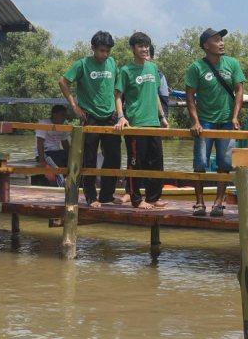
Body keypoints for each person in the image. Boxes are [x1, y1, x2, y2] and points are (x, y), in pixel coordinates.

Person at [184, 28, 245, 217]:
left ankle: (219, 202)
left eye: (222, 39)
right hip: (205, 121)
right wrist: (195, 121)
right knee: (200, 162)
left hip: (227, 121)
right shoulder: (196, 67)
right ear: (205, 45)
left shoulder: (232, 64)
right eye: (216, 40)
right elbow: (189, 95)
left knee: (225, 163)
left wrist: (235, 117)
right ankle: (199, 202)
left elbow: (239, 91)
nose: (221, 43)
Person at [59, 31, 122, 208]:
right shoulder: (82, 64)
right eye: (101, 50)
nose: (105, 54)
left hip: (110, 115)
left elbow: (118, 89)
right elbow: (63, 81)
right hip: (90, 116)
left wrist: (120, 113)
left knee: (114, 156)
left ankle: (107, 195)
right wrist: (74, 106)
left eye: (107, 51)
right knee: (89, 158)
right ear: (93, 48)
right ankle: (90, 196)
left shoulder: (112, 63)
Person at [116, 32, 169, 209]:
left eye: (146, 46)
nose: (145, 49)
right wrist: (121, 116)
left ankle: (153, 198)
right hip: (135, 124)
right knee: (135, 163)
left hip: (153, 123)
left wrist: (162, 117)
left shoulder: (153, 68)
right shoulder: (125, 70)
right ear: (133, 48)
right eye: (140, 46)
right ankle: (136, 200)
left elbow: (154, 95)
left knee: (156, 163)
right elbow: (118, 96)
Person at [33, 104, 70, 186]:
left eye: (65, 115)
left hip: (57, 152)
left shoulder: (64, 126)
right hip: (45, 152)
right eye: (62, 115)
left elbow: (65, 143)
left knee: (72, 160)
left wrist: (71, 156)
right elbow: (40, 143)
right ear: (54, 114)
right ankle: (61, 183)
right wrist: (42, 161)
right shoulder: (44, 123)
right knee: (56, 164)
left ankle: (71, 181)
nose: (64, 118)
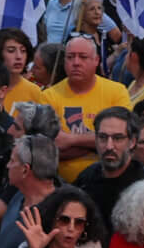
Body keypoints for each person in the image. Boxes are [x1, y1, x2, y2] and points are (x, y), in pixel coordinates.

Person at [44, 37, 132, 181]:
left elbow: (123, 138)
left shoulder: (117, 92)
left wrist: (70, 140)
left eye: (83, 57)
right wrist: (98, 146)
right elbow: (50, 149)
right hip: (63, 186)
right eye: (70, 57)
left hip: (109, 181)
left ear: (96, 60)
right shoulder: (48, 96)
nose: (76, 63)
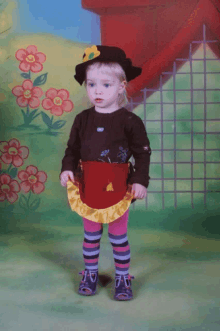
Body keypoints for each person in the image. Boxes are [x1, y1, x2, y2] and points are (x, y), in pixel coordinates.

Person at [60, 45, 151, 301]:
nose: (97, 91)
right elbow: (72, 149)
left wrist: (140, 181)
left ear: (121, 86)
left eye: (106, 85)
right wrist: (67, 168)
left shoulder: (131, 122)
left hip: (118, 186)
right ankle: (90, 272)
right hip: (88, 184)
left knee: (118, 236)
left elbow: (142, 154)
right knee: (91, 235)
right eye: (91, 84)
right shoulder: (82, 119)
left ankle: (122, 277)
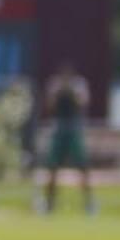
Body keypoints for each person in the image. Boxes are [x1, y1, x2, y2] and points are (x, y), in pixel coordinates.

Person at [41, 61, 94, 215]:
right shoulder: (55, 85)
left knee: (82, 168)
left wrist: (71, 92)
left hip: (74, 129)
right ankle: (49, 204)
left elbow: (83, 103)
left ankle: (89, 203)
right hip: (59, 129)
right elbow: (50, 106)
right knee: (52, 168)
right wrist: (58, 93)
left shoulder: (79, 85)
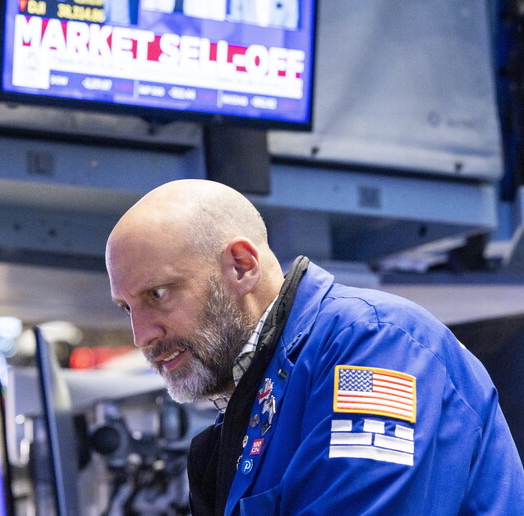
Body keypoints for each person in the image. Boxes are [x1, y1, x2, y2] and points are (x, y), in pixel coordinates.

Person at [105, 179, 524, 515]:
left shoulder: (373, 345)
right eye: (126, 308)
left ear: (241, 266)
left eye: (157, 294)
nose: (141, 336)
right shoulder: (253, 405)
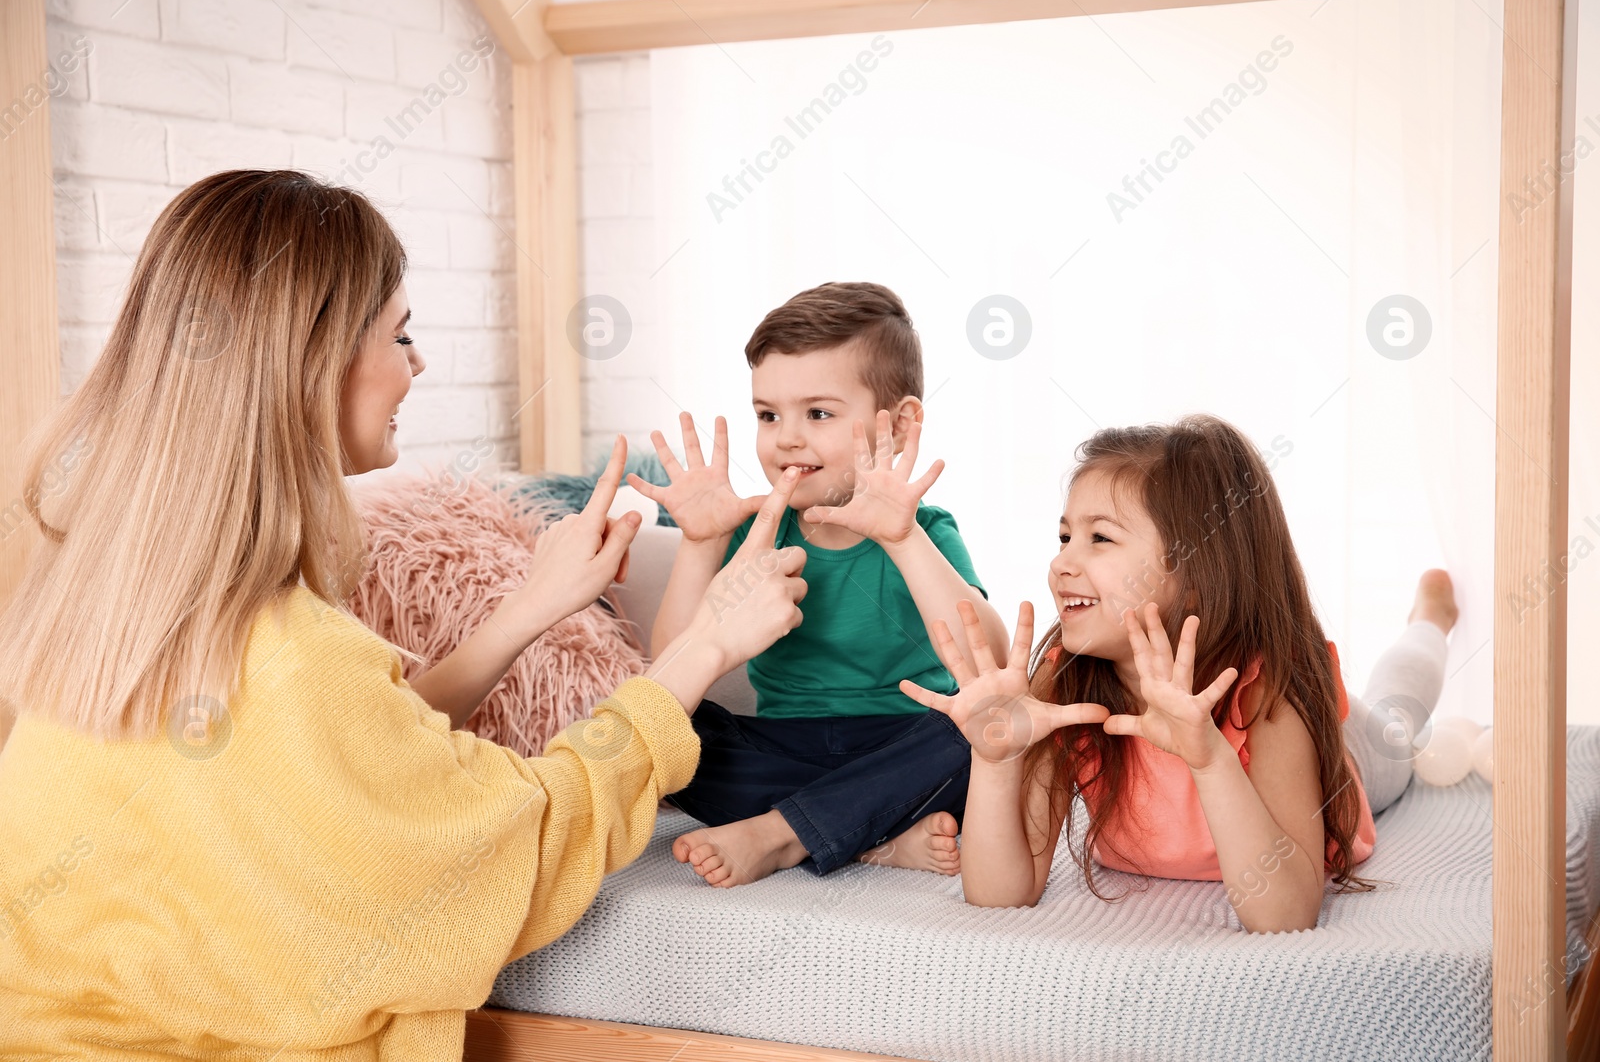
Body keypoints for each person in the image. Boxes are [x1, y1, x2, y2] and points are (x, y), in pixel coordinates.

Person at [0, 169, 808, 1060]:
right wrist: (700, 650)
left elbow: (336, 760)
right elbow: (519, 840)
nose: (417, 365)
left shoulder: (105, 606)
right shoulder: (296, 654)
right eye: (400, 333)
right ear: (312, 360)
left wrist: (524, 612)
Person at [901, 415, 1456, 933]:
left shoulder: (1265, 694)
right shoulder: (1062, 685)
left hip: (1350, 756)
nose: (1061, 563)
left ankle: (1428, 622)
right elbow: (1002, 894)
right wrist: (995, 762)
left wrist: (1209, 755)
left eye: (1101, 538)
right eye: (1065, 536)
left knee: (1396, 719)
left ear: (1196, 575)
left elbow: (1285, 914)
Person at [627, 282, 1008, 886]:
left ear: (900, 427)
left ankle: (781, 834)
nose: (786, 438)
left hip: (903, 742)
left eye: (819, 413)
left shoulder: (922, 530)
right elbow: (668, 675)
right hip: (783, 744)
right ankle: (867, 835)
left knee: (976, 734)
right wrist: (700, 543)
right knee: (673, 736)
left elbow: (991, 666)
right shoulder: (755, 534)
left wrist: (903, 540)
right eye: (768, 415)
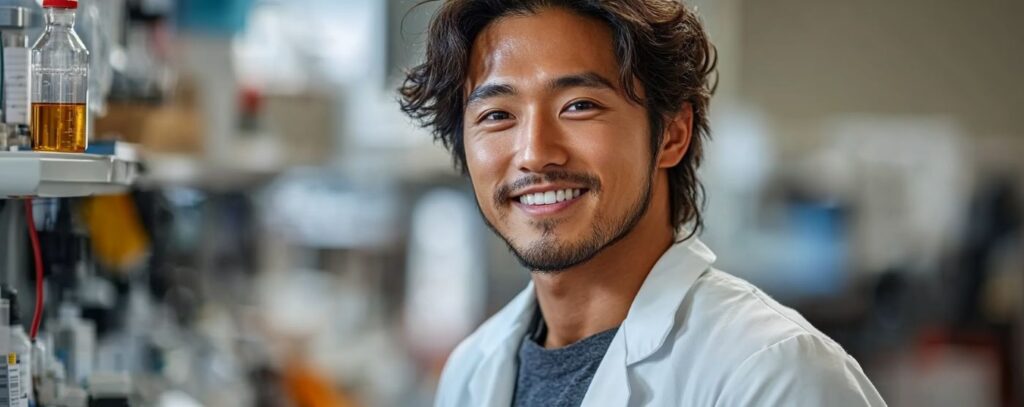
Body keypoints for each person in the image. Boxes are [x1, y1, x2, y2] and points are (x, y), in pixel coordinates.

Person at [400, 1, 886, 406]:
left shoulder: (774, 375)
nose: (534, 153)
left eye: (579, 105)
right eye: (497, 114)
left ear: (672, 134)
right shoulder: (471, 372)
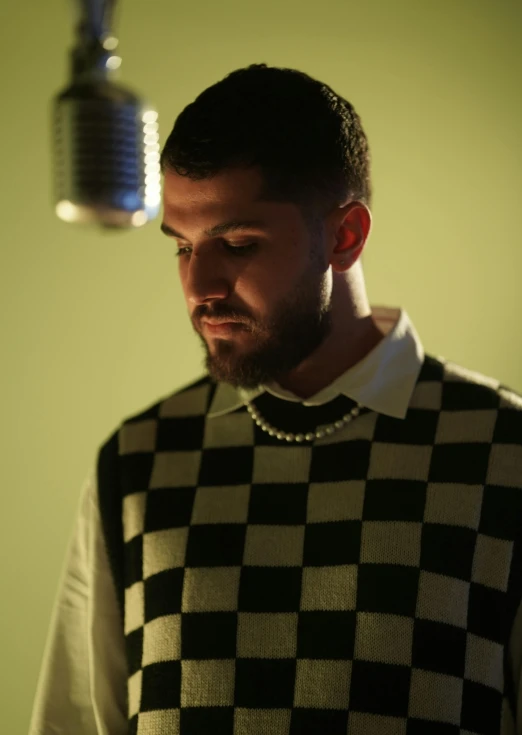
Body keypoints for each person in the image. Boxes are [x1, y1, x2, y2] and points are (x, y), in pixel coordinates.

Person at [29, 63, 522, 735]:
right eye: (180, 246)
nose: (199, 285)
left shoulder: (504, 452)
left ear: (345, 236)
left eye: (236, 243)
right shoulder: (139, 462)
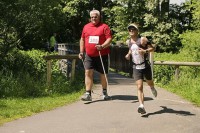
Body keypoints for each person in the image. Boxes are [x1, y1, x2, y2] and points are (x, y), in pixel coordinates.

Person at [79, 10, 112, 101]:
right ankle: (88, 94)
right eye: (92, 17)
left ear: (99, 17)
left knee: (103, 73)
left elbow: (109, 39)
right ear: (90, 18)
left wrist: (102, 46)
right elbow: (82, 39)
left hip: (102, 54)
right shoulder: (86, 27)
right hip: (89, 55)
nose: (94, 18)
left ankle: (104, 92)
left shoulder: (104, 27)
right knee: (88, 72)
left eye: (96, 17)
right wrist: (81, 52)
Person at [125, 23, 157, 114]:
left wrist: (145, 51)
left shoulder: (142, 39)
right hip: (136, 67)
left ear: (137, 31)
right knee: (139, 86)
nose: (131, 31)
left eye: (133, 29)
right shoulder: (128, 42)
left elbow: (152, 48)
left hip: (145, 66)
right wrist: (128, 54)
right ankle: (141, 106)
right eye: (129, 29)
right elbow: (131, 49)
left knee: (149, 81)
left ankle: (152, 88)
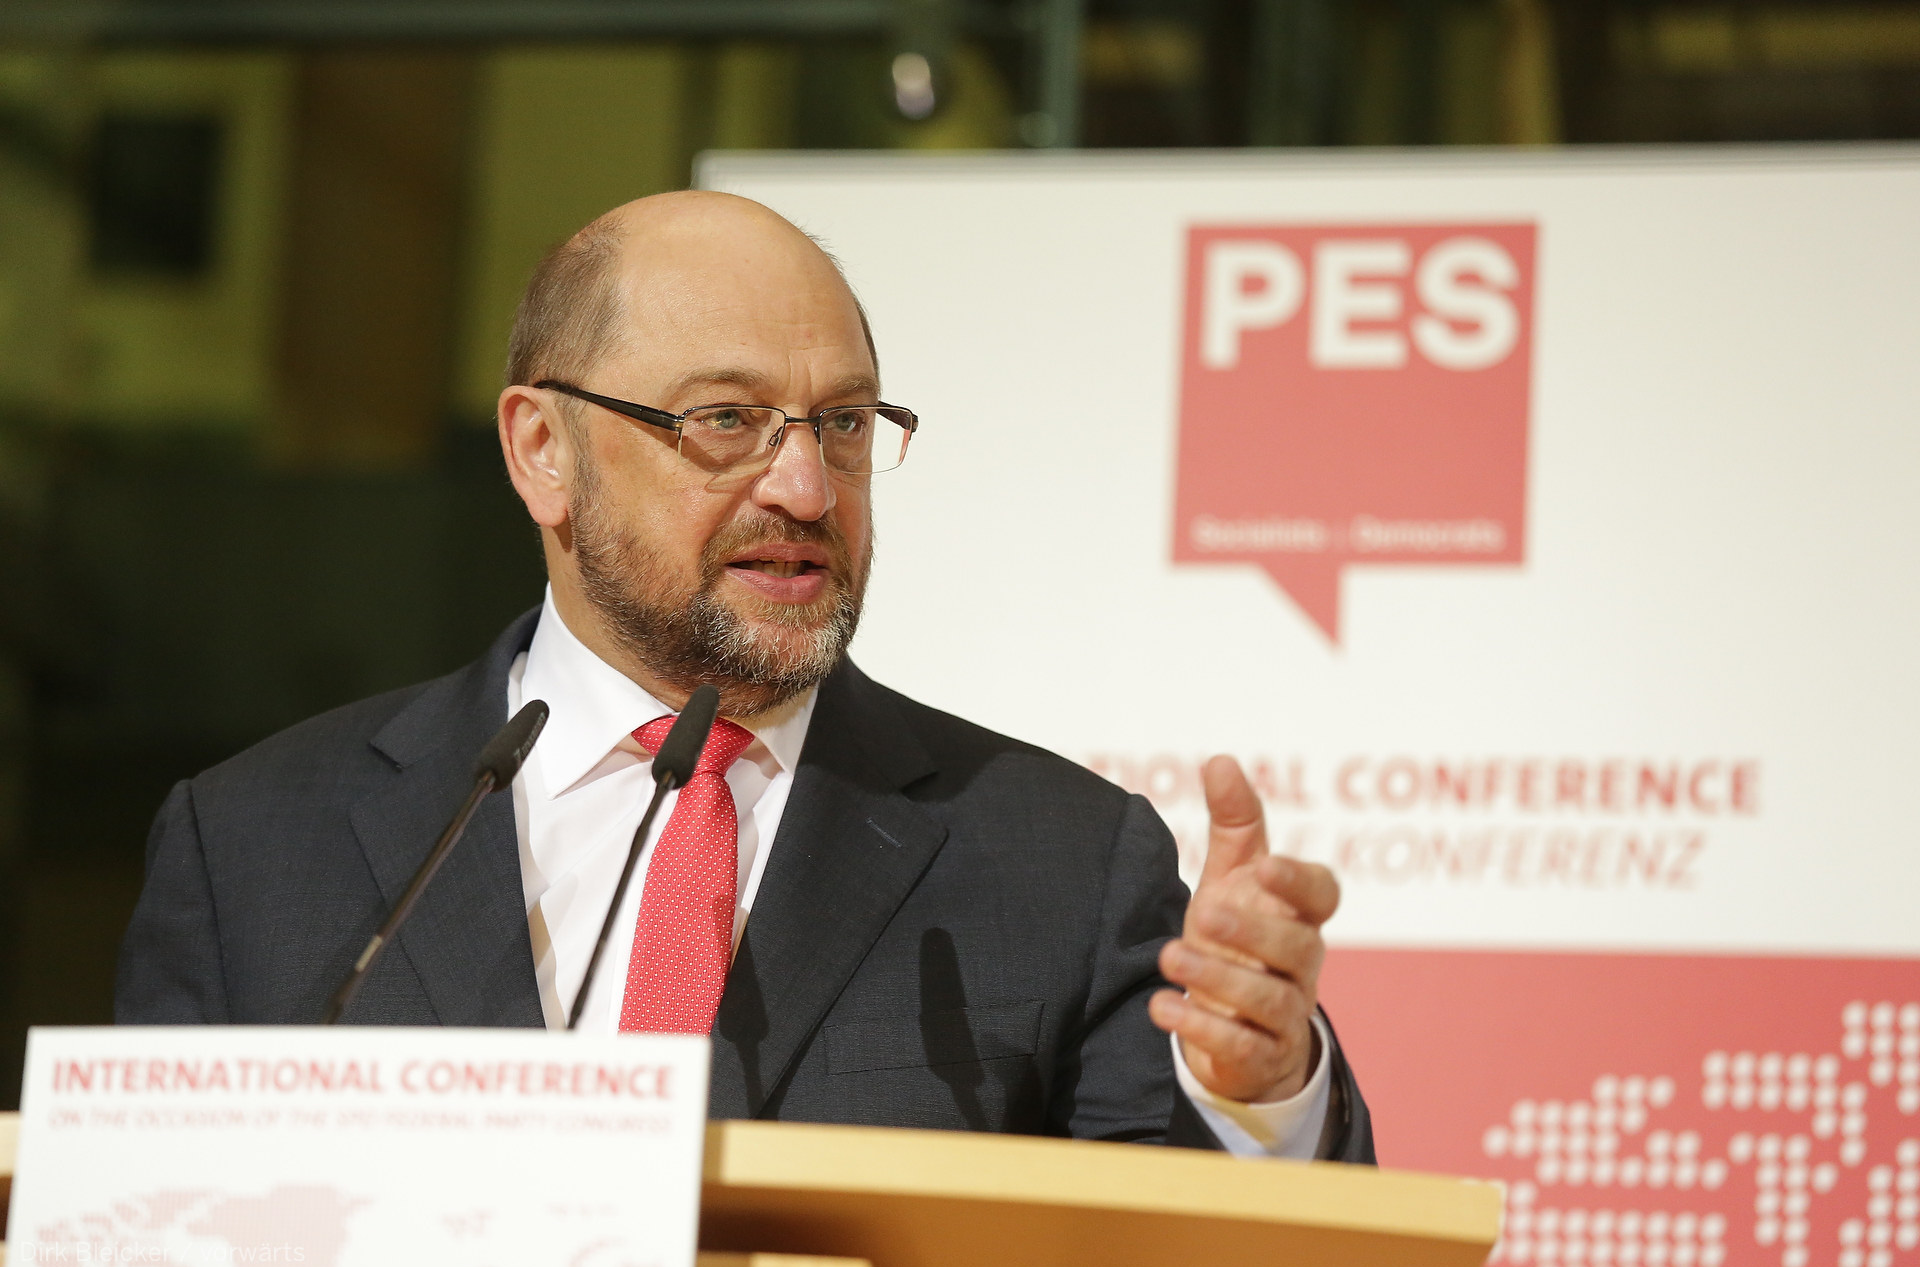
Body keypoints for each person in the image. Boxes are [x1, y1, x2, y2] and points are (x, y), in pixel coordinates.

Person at [117, 191, 1373, 1162]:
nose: (807, 489)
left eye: (842, 423)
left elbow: (1194, 1241)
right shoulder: (252, 848)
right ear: (543, 449)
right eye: (726, 419)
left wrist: (1257, 1095)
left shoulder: (1061, 862)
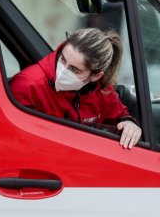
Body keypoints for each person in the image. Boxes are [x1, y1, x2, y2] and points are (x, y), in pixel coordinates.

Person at [10, 28, 141, 149]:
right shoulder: (28, 85)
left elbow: (119, 114)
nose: (62, 71)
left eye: (74, 69)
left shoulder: (102, 91)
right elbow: (15, 139)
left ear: (95, 76)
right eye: (62, 59)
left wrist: (128, 123)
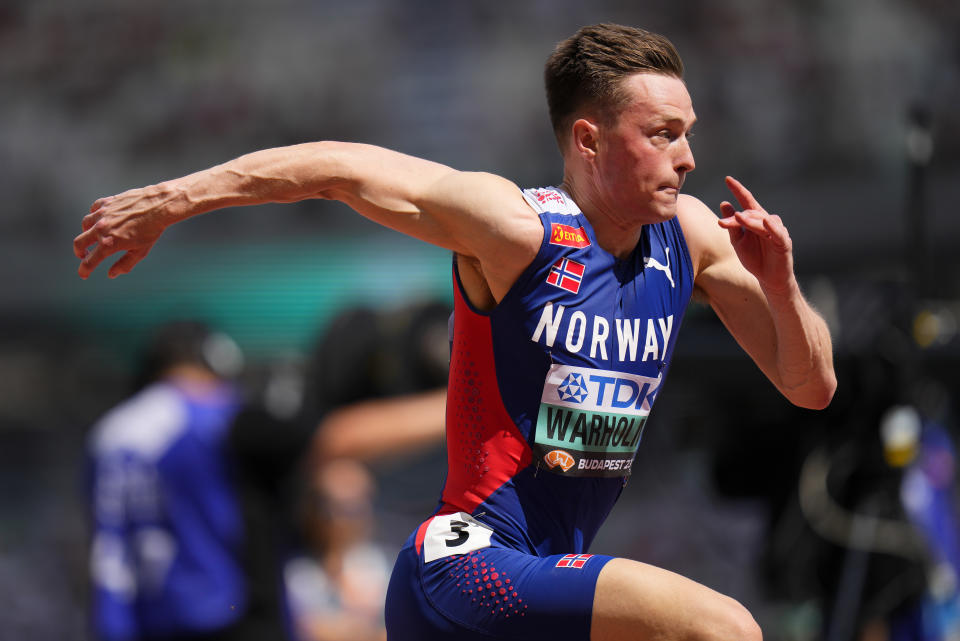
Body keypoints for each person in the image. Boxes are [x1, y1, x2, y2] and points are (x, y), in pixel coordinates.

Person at [75, 22, 836, 641]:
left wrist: (781, 284)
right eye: (663, 133)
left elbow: (810, 385)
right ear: (589, 141)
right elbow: (339, 167)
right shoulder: (517, 229)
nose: (689, 157)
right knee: (725, 628)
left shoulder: (692, 239)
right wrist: (172, 198)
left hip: (543, 576)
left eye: (688, 132)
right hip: (468, 565)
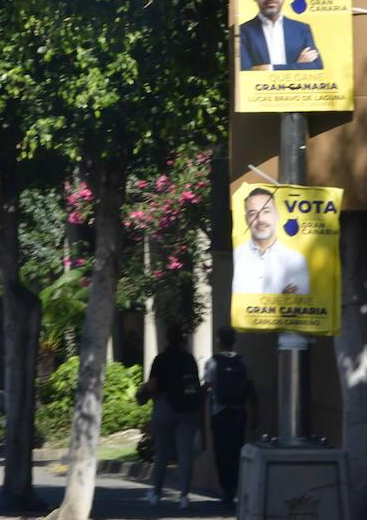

#### TASK REQUIREMENTS
Exact repeats of the lines from the first one in the data through the line containing "right hip: (90, 116)" make up the answer. Pictures do not.

#### ANSWER BOX
Body keypoints for each person in the image. Boxes are [x1, y1, x2, y2] and points are (x, y), in pixel coordinates.

Person at [184, 28, 245, 217]:
left ankle: (219, 202)
left eye: (222, 39)
right hip: (205, 121)
right wrist: (195, 121)
right knee: (200, 162)
left hip: (227, 121)
right shoulder: (196, 67)
right ear: (205, 45)
left shoulder: (232, 64)
right eye: (216, 40)
right elbow: (189, 95)
left knee: (225, 163)
left wrist: (235, 117)
right ankle: (199, 202)
left elbow: (239, 91)
nose: (221, 43)
Person at [59, 31, 122, 208]:
right shoulder: (82, 64)
right eye: (101, 50)
nose: (105, 54)
left hip: (110, 115)
left elbow: (118, 89)
right elbow: (63, 81)
right hip: (90, 116)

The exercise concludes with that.